Supplement to Harper’s Weekly, September 25, 1905


The lecture, “Sociable Sam: Mark Twain Among Friends,” will be presented by Judith Yaross Lee, Distinguished Professor Emerita at Ohio University. Samuel Clemens joked in one of his lectures that he had met “uncommonplace characters . . . Bunyan, Martin Luther, Milton, and . . . others,” but it’s not stretching much to say that he knew just about everyone famous between the Civil War and World War I. By 1892, his social network had grown so large that eleven-year-old Jean Clemens, impressed that her
parents had received a dinner invitation from Germany’s Emperor Wilhelm II, remarked, “Why papa, if it keeps going on like this, pretty soon there won’t be anybody left for you to get acquainted with but God.” Yet sociable Sam Clemens was more than a famous
guy who knew other famous folks: from the start of his career as Mark Twain, his writings grew from and through interactions with others. This illustrated lecture traces the impact of that sociability on some of his most important works.


Judith Yaross Lee studies American humor and other popular discourses in interdisciplinary historical contexts. Among the five books and 60 articles that she has published are Twain’s Brand: Humor in Contemporary American Culture (2012), showing how
Mark Twain pioneered contemporary practices in stand-up comedy and comic brand management, and Garrison Keillor: A Voice of America (1991), the first analysis of this major comic performer and writer. Current projects include Seeing MAD: Essays on Mad Magazine’s History and Legacy from Cover to Fold-In (co-edited with John Bird) and a revised history of American comic rhetoric, American Humor and Matters of Empire, also the theme of a 2020 Quarry Farm Symposium.
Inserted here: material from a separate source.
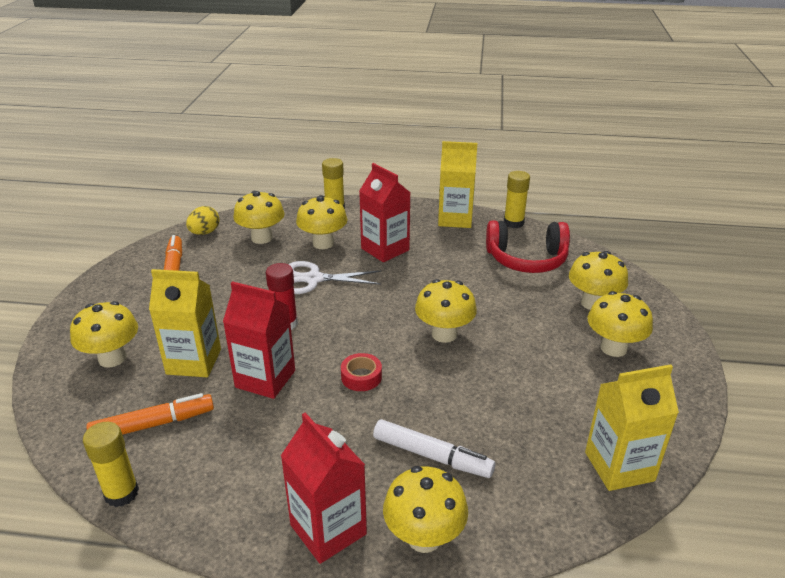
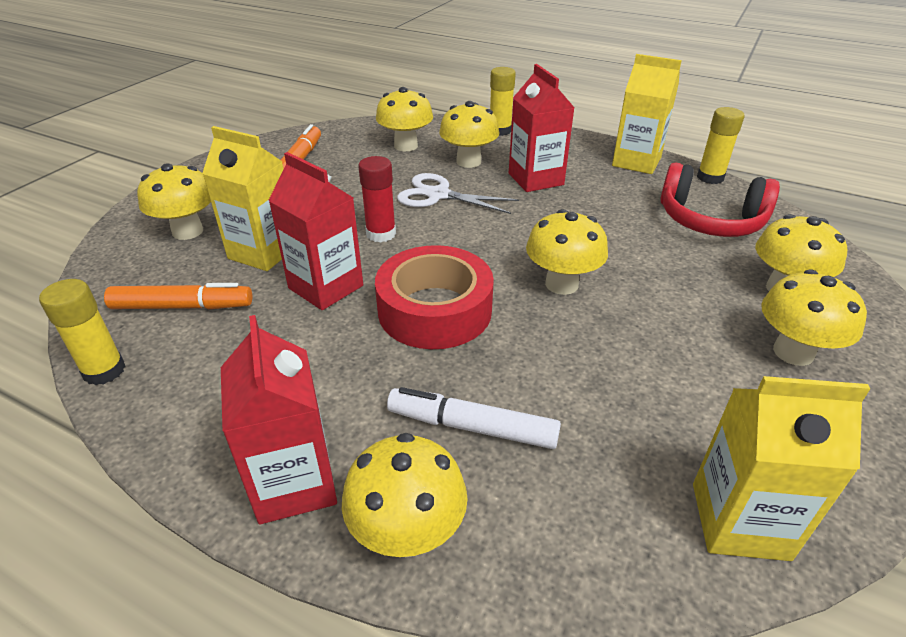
camera: 20 degrees right, 5 degrees up
(204, 233) = (351, 132): yellow egg -> none
(361, 377) = (435, 310): red tape -> red tape, size x2.21
(432, 455) = (472, 427): white marker -> white marker turned 150 degrees clockwise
About The Trouble Begins Lecture Series – In 1984, the Elmira College Center for Mark Twain Studies initiated a lecture series, The Trouble Begins at Eight lecture series. The title came from the handbill advertising Mark Twain’s October 2, 1866 lecture presented at Maguire’s Academy of Music in San Francisco. The first lectures were presented in 1985. By invitation, Mark Twain scholars present lectures in the fall and spring of each year, in the Barn at Quarry Farm or at Peterson Chapel in Cowles Hall on Elmira College’s campus. All lectures are free and open to the public.